• [Exercise aim]: Exact copies of all the lines below are required.

[Source material]

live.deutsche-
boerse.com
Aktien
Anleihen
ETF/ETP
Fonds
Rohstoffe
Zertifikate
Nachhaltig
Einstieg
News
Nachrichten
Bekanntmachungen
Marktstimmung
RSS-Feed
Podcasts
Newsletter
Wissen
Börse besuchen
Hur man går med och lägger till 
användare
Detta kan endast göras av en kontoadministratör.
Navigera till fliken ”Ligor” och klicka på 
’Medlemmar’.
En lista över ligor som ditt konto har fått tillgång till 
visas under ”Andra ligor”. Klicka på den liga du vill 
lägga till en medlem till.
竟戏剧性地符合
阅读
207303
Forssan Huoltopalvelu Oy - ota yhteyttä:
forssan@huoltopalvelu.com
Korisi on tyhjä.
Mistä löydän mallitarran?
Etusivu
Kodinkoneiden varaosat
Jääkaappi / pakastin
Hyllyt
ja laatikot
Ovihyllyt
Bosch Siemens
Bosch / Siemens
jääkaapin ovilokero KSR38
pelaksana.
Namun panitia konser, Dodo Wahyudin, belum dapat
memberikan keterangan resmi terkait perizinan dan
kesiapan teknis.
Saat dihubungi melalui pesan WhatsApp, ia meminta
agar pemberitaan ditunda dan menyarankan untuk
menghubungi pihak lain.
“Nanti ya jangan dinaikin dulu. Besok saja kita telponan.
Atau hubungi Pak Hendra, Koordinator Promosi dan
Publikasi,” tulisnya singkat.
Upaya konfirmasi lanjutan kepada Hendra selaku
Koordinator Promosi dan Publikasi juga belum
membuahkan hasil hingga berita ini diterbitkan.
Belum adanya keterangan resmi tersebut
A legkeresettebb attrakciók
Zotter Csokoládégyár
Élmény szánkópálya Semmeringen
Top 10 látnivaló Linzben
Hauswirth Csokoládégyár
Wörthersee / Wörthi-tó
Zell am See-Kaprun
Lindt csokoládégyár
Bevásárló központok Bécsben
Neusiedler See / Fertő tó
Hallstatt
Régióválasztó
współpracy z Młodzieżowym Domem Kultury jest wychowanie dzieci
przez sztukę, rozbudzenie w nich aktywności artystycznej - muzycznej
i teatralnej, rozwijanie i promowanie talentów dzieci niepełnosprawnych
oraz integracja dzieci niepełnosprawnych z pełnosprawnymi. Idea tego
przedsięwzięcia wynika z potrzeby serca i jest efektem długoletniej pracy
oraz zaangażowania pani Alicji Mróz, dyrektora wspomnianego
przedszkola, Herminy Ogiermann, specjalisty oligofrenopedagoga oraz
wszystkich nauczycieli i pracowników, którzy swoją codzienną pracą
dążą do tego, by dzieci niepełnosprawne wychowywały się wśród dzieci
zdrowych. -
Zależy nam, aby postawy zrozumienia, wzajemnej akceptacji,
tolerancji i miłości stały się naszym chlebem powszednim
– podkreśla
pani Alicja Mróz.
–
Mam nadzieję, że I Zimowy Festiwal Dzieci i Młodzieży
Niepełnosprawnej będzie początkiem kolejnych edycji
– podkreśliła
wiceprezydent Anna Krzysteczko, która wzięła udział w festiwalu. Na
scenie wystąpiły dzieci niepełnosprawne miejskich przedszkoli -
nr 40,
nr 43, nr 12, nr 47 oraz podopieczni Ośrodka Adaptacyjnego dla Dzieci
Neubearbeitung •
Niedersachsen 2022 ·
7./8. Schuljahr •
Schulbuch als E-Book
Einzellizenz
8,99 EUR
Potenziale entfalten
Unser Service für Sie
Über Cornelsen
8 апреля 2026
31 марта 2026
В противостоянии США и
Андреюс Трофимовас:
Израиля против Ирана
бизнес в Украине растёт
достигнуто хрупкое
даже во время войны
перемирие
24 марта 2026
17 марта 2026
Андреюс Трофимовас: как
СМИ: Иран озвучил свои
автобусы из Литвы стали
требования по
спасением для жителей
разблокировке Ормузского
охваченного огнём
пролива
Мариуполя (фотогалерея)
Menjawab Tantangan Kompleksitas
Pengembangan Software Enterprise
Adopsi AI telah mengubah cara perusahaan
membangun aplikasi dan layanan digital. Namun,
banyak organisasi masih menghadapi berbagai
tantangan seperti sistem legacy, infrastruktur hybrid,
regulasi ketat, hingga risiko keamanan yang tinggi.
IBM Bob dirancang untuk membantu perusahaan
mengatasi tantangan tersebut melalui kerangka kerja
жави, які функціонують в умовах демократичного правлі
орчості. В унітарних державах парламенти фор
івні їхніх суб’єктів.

[/Source material]

• [Your response]:
live.deutsche-
boerse.com
Aktien
Anleihen
ETF/ETP
Fonds
Rohstoffe
Zertifikate
Nachhaltig
Einstieg
News
Nachrichten
Bekanntmachungen
Marktstimmung
RSS-Feed
Podcasts
Newsletter
Wissen
Börse besuchen
Hur man går med och lägger till 
användare
Detta kan endast göras av en kontoadministratör.
Navigera till fliken ”Ligor” och klicka på 
’Medlemmar’.
En lista över ligor som ditt konto har fått tillgång till 
visas under ”Andra ligor”. Klicka på den liga du vill 
lägga till en medlem till.
竟戏剧性地符合
阅读
207303
Forssan Huoltopalvelu Oy - ota yhteyttä:
forssan@huoltopalvelu.com
Korisi on tyhjä.
Mistä löydän mallitarran?
Etusivu
Kodinkoneiden varaosat
Jääkaappi / pakastin
Hyllyt
ja laatikot
Ovihyllyt
Bosch Siemens
Bosch / Siemens
jääkaapin ovilokero KSR38
pelaksana.
Namun panitia konser, Dodo Wahyudin, belum dapat
memberikan keterangan resmi terkait perizinan dan
kesiapan teknis.
Saat dihubungi melalui pesan WhatsApp, ia meminta
agar pemberitaan ditunda dan menyarankan untuk
menghubungi pihak lain.
“Nanti ya jangan dinaikin dulu. Besok saja kita telponan.
Atau hubungi Pak Hendra, Koordinator Promosi dan
Publikasi,” tulisnya singkat.
Upaya konfirmasi lanjutan kepada Hendra selaku
Koordinator Promosi dan Publikasi juga belum
membuahkan hasil hingga berita ini diterbitkan.
Belum adanya keterangan resmi tersebut
A legkeresettebb attrakciók
Zotter Csokoládégyár
Élmény szánkópálya Semmeringen
Top 10 látnivaló Linzben
Hauswirth Csokoládégyár
Wörthersee / Wörthi-tó
Zell am See-Kaprun
Lindt csokoládégyár
Bevásárló központok Bécsben
Neusiedler See / Fertő tó
Hallstatt
Régióválasztó
współpracy z Młodzieżowym Domem Kultury jest wychowanie dzieci
przez sztukę, rozbudzenie w nich aktywności artystycznej - muzycznej
i teatralnej, rozwijanie i promowanie talentów dzieci niepełnosprawnych
oraz integracja dzieci niepełnosprawnych z pełnosprawnymi. Idea tego
przedsięwzięcia wynika z potrzeby serca i jest efektem długoletniej pracy
oraz zaangażowania pani Alicji Mróz, dyrektora wspomnianego
przedszkola, Herminy Ogiermann, specjalisty oligofrenopedagoga oraz
wszystkich nauczycieli i pracowników, którzy swoją codzienną pracą
dążą do tego, by dzieci niepełnosprawne wychowywały się wśród dzieci
zdrowych. -
Zależy nam, aby postawy zrozumienia, wzajemnej akceptacji,
tolerancji i miłości stały się naszym chlebem powszednim
– podkreśla
pani Alicja Mróz.
–
Mam nadzieję, że I Zimowy Festiwal Dzieci i Młodzieży
Niepełnosprawnej będzie początkiem kolejnych edycji
– podkreśliła
wiceprezydent Anna Krzysteczko, która wzięła udział w festiwalu. Na
scenie wystąpiły dzieci niepełnosprawne miejskich przedszkoli -
nr 40,
nr 43, nr 12, nr 47 oraz podopieczni Ośrodka Adaptacyjnego dla Dzieci
Neubearbeitung •
Niedersachsen 2022 ·
7./8. Schuljahr •
Schulbuch als E-Book
Einzellizenz
8,99 EUR
Potenziale entfalten
Unser Service für Sie
Über Cornelsen
8 апреля 2026
31 марта 2026
В противостоянии США и
Андреюс Трофимовас:
Израиля против Ирана
бизнес в Украине растёт
достигнуто хрупкое
даже во время войны
перемирие
24 марта 2026
17 марта 2026
Андреюс Трофимовас: как
СМИ: Иран озвучил свои
автобусы из Литвы стали
требования по
спасением для жителей
разблокировке Ормузского
охваченного огнём
пролива
Мариуполя (фотогалерея)
Menjawab Tantangan Kompleksitas
Pengembangan Software Enterprise
Adopsi AI telah mengubah cara perusahaan
membangun aplikasi dan layanan digital. Namun,
banyak organisasi masih menghadapi berbagai
tantangan seperti sistem legacy, infrastruktur hybrid,
regulasi ketat, hingga risiko keamanan yang tinggi.
IBM Bob dirancang untuk membantu perusahaan
mengatasi tantangan tersebut melalui kerangka kerja
жави, які функціонують в умовах демократичного правлі
орчості. В унітарних державах парламенти фор
івні їхніх суб’єктів.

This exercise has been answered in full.